* **TASK TO COMPLETE**:
Could you copy the records below exactly, leaving out any pictures?

* **DATASET RECORDS**:
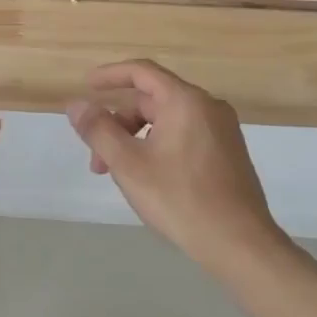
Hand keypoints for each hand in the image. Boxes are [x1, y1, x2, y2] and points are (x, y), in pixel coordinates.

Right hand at [66, 59, 285, 274]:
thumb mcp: (128, 164)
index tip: (86, 86)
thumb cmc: (180, 199)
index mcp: (185, 101)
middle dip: (118, 124)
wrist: (241, 245)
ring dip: (135, 139)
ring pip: (166, 121)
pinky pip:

* **RESPONSE AREA**:
Hand keypoints for each hand in the image. Boxes are [x1, y1, x2, y2] and points are (x, y), in pixel coordinates.

Right hand at [66, 59, 285, 274]:
thumb mcp: (128, 164)
index tip: (86, 86)
thumb cmc: (180, 199)
index mcp: (185, 101)
middle dip: (118, 124)
wrist: (241, 245)
ring dip: (135, 139)
ring pip: (166, 121)
pinky pip:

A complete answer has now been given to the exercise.